Materials and Methods
Bacteria and mice
B. bronchiseptica strains RB50 (wild type), WD3 (ΔbscN), and RB58 (ΔcyaA) were all previously described (7, 21, 22). Before each experiment, a single colony was inoculated in Stainer-Scholte liquid medium and cultured overnight at 37°C with aeration. Before infection, bacteria were subcultured 1/20 into fresh Stainer-Scholte medium, grown at 37°C for 2.5–3 h. Heat-killed bacteria were obtained by incubation at 65°C for 30 min. C57BL/6 mice aged 6–10 wk were obtained from the National Cancer Institute (Frederick, MD) and housed in insulator cages and cared for in accordance with Institutional Animal Care and Use Committee-approved protocols at the University of Pennsylvania School of Medicine animal facility.
Reagents and Abs
All Abs and kits were acquired from BD Pharmingen (San Diego, CA), except polyclonal phosphospecific ERK 1/2 and p38 Abs from Cell Signaling Technology (Beverly, MA). The mAbs were directly labeled with FITC, PE, or APC. In all experiments, nonspecific binding of mAbs to FcγRIII/II was blocked with unlabeled FcγRIII/II Ab. Cells were left unblocked when the surface expression of FcγRIII/II was assayed with a FITC-labeled FcγRIII/II Ab.

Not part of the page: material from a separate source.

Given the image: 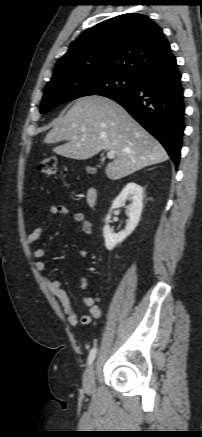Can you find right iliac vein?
I'll use <instances>...</instances> for the list:
<instances>
[{"mask_svg":"<svg viewBox=\"0 0 202 437\" xmlns=\"http://www.w3.org/2000/svg\"><path fill=\"white\" fill-rule=\"evenodd\" d=\"M83 386L84 389L86 390V392L91 393L94 391L95 389V380H94V367L90 366L85 374H84V378H83Z\"/></svg>","mask_w":202,"mask_h":437,"instance_id":"right-iliac-vein-1","label":"right iliac vein"}]
</instances>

BMDC preparation and infection
BMDCs were generated using methods reported by Lutz et al. (23). Briefly, bone marrow from C57BL/6 mice was cultured in RPMI 1640 supplemented with 10% FBS (HyClone, Logan, UT), 2-ME (Sigma-Aldrich, St. Louis, MO), 2 mM l-glutamine (Invitrogen Life Technologies, Carlsbad, CA), 100 U/ml penicillin, 10 μg/ml streptomycin (Invitrogen Life Technologies), and 20 ng/ml murine rGM-CSF (PeproTech, Rocky Hill, NJ) for 10 days. Day 10 BMDCs were washed and resuspended to 2 × 106 DC/ml in growth medium containing 20 ng/ml GM-CSF. Log phase wild-type, type III mutant, or ACT mutant bacteria were added to BMDCs (multiplicity of infection (MOI) = 1–50). Alternatively, BMDCs were treated with 50 μg/ml LPS (Escherichia coli serotype 0127:B8) (Sigma-Aldrich) or left untreated. Then 4 × 105 BMDCs were aliquoted into a 96-well plate. BMDCs were cultured in vitro at 37°C and 5% CO2. Gentamicin (Sigma-Aldrich) was added at indicated time points to kill extracellular bacteria.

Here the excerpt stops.